Musical sounds, musical instruments and musical signals

The physics of musical instruments underlies the sounds and signals they make. The nature of musical sounds is described, at a simple level, in a chaper I wrote (Wolfe, J. (2012) "Musical sounds and musical signals" in Sound Musicianship: Understanding the Crafts of Music. A. Brown (ed.) ISBN 13: 978-1-4438-3912-9 . ). Limited to print, that chapter contains no sound examples, film clips or animations. Further, because of the breadth of the topic and the limited length of the chapter, its treatment of each topic is brief. I therefore anticipated that many readers would seek more information. Hence this site: a multimedia appendix to that chapter.

picture of a Chladni pattern of a violin back

This appendix provides a small number of sound files or animations that illustrate the topics raised in the chapter. In each case, it also has links that give further explanation, sound files, film clips or animations. It uses two resources written by the same author: Physclips is a multi-level, multimedia introduction to physics, of which Volume II concerns Waves and Sound. A large web site, Music Acoustics is maintained by the author's research lab, which gives introductions to the acoustics of musical instruments, including the voice.

Sound, vibrations and resonance

Frequency and pitch

Rhythm, time and frequency; muscles, nerves and hearing

Intensity, pressure and loudness

Pure tones, harmonics, periodic and non-periodic sounds; Timbre, spectrum, envelope and transients

The first six harmonics of a sawtooth wave, sounded one at a time.

Harmony, scales and temperaments

Music as a signal

An overview of musical instruments

DC-AC conversion

    animation of stick-slip motion

    Bowed strings, wind instruments and the voice can produce steady sustained tones, because they can convert a steady ('DC') supply of energy from the arms or breath into that of oscillatory ('AC') motion. This observation is of fundamental importance in music acoustics because it gives rise to harmonic spectra and thus to harmony. Nearly harmonic spectra can be produced by plucked and struck strings, but this is, comparatively, a very recent invention.

* EXERCISE DETAILS *
Repeat the music acoustics page word for word from "Sound, vibrations and" to "one at a time.". The records that come next have no connection to the music acoustics page.

Items stored from a collection:
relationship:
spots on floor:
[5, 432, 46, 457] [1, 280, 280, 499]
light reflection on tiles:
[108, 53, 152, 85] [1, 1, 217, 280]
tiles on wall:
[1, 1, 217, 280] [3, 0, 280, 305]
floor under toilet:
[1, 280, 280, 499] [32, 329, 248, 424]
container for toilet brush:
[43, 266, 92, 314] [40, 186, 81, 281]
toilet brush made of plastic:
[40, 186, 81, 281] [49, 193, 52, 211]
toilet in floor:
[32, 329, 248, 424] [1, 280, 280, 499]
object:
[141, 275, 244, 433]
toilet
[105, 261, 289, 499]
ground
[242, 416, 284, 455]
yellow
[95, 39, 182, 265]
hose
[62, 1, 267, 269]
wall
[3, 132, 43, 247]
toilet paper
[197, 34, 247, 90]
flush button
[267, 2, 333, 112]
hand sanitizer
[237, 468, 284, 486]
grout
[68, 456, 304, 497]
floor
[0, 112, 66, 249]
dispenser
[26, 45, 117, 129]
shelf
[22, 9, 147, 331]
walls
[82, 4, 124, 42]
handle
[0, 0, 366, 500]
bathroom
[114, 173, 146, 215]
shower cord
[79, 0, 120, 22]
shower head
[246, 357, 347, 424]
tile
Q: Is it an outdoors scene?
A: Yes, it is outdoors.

* TASK SOLUTION *
Sound, vibrations and resonance

Frequency and pitch

Rhythm, time and frequency; muscles, nerves and hearing

Intensity, pressure and loudness

Pure tones, harmonics, periodic and non-periodic sounds; Timbre, spectrum, envelope and transients

The first six harmonics of a sawtooth wave, sounded one at a time.